If there is a risk that the boarding will be opposed by force, a so-called non-compliant boarding, this, as is the case with vehicle checkpoints on land, has to be accounted for through the tactics and equipment employed, both of which require additional training. Due to the risks present when approaching potentially hostile vessels, navies normally prefer not to board directly from the mothership. This means that the VBSS unit either will have to make the boarding from a ship’s boat, RHIB’s being a popular choice, or from the air. Descending from a hovering helicopter onto a rolling deck is a hazardous task, especially as a vessel usually have protruding masts and antennas, and leave both the helicopter and the inserted soldiers vulnerable during the insertion. However, it offers the benefit of faster turnaround times, and makes it possible to cover a far wider area from a single mothership compared to the use of boats.
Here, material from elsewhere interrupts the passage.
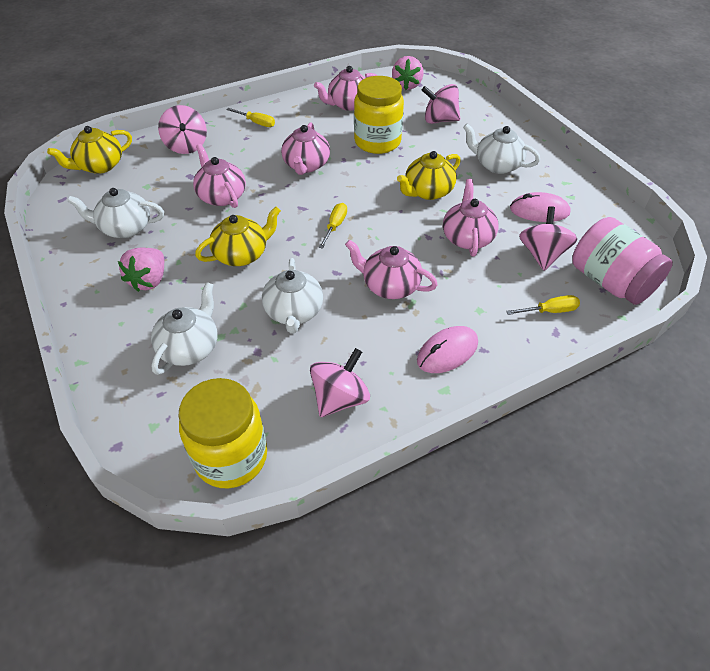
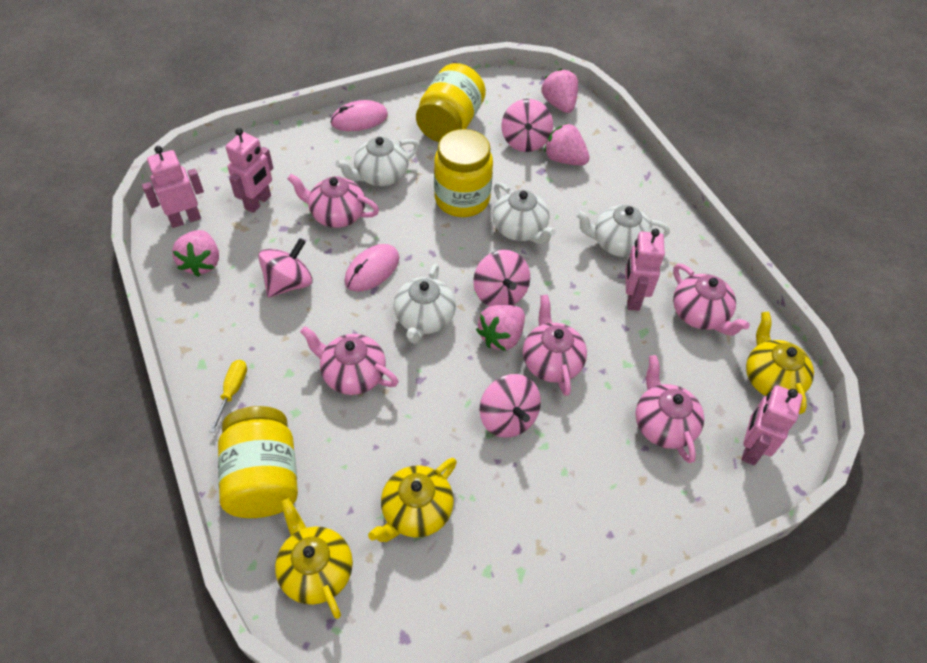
pink jar: [572,217,673,305] = 1 -> none = 0
pink robot: none = 0 -> [142,146,204,228] [226,128,273,213] [625,229,665,311] [742,385,803,465] = 4
pink strawberry: [118,248,164,292] [392,56,424,90] = 2 -> [172,230,219,277] [476,305,525,351] [542,69,578,113] [544,123,590,165] = 4
yellow jar: [178,378,267,488] [354,76,404,154] = 2 -> [218,406,298,518] [416,63,486,142] [434,129,493,217] = 3
yellow screwdriver: [226,108,275,127] [319,203,347,249] [506,295,580,315] = 3 -> [209,360,247,433] = 1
The use of boats is no less dangerous, as the, usually open, boat offers little to no protection for its passengers during the transit. When arriving at the vessel, the VBSS unit then has to climb onboard, often by scaling a ladder to get up the ship’s side. This is in itself a dangerous maneuver, especially if the weather is rough, and to this is then added the fact that it is to be done in full combat gear, and that by the nature of things the first man coming over the railing will do so without any support or even visual contact with his team. Nor will he be able to have his own weapon ready, as he will need both hands for the climbing.
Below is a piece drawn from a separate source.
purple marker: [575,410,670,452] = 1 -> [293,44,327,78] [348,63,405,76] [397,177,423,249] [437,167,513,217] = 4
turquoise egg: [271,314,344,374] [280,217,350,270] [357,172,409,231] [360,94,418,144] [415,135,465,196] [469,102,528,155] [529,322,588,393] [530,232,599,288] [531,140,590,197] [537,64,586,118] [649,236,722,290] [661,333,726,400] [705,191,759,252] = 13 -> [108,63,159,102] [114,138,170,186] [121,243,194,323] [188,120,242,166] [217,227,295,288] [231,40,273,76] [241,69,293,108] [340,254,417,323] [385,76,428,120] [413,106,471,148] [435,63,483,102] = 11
Given the complex nature of these operations, the obvious answer might seem to be the use of special forces for the mission. However, VBSS operations are also often long-term in their nature, with units being on station for months at a time, and performing numerous visitations where there is little to no threat of the boarding being opposed by force. While there certainly is a time and place for special forces doing VBSS, such as in hostage situations, their use in e.g. Operation Atalanta would have to be considered a waste of resources.
It is obviously possible to train personnel with other main tasks to perform VBSS as their secondary task, however, this naturally leads to a lower level of proficiency compared to full-time VBSS units, and as described above, this in turn leads to greater risks. Whenever a country sends its soldiers out on a potentially risky mission, someone has to make the judgement what kind of a risk is acceptable and what isn’t, and in this case both Finland and Sweden has decided to err on the side of caution. Also to note is that it is far easier to source a dozen suitable people from the 361 crew members on a LPD in the US Navy, than it is amongst the 60 of a Finnish minelayer.
In the grand scheme of things, having a platoon or company sized unit training for the VBSS mission is not to place undue focus on the mission in my opinion. The capability is currently in high-demand in international missions, and gives smaller countries a far cheaper option to make their presence felt compared to dispatching a naval vessel. And while most of the discussion above have focused on international operations of an expeditionary nature, it is easy to envision that the capability could come in handy in the Baltic Sea as well if tension in the area would be heightened further.